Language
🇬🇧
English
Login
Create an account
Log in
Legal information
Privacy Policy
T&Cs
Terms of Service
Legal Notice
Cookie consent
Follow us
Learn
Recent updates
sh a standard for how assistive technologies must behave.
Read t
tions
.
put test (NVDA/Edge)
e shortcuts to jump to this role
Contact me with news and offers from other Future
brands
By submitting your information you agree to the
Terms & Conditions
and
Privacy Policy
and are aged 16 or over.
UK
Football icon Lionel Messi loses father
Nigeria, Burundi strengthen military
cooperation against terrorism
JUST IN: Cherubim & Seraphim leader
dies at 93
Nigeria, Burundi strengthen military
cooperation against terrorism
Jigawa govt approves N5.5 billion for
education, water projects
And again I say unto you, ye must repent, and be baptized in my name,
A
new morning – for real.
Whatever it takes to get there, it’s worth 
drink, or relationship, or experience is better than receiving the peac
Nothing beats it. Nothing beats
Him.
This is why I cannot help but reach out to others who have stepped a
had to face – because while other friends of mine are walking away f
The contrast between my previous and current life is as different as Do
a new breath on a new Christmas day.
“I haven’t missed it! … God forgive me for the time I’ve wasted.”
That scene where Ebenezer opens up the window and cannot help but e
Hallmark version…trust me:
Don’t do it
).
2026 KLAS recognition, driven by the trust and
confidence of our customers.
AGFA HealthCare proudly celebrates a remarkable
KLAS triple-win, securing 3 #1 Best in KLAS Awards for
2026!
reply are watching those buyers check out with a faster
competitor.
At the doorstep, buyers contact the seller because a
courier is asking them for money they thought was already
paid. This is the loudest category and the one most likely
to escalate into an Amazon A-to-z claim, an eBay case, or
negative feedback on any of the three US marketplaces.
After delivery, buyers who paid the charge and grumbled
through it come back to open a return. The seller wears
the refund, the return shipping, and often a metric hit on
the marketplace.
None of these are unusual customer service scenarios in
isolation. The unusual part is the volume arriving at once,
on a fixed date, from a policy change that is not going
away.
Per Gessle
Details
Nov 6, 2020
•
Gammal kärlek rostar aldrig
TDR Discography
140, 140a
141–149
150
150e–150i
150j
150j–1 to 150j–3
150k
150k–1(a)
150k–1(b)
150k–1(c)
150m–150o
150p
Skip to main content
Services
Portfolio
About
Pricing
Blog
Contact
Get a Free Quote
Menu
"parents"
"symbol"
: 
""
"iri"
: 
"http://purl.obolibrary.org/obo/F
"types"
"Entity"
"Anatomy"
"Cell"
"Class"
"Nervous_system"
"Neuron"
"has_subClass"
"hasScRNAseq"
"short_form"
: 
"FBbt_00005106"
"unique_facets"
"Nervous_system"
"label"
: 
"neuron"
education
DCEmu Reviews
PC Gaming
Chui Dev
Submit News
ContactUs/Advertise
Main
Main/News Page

◆ YOUR INSTRUCTIONS:
For the word "from", return every line of the records that holds it.

◆ WRITTEN SOLUTION:
Contact me with news and offers from other Future
on a fixed date, from a policy change that is not going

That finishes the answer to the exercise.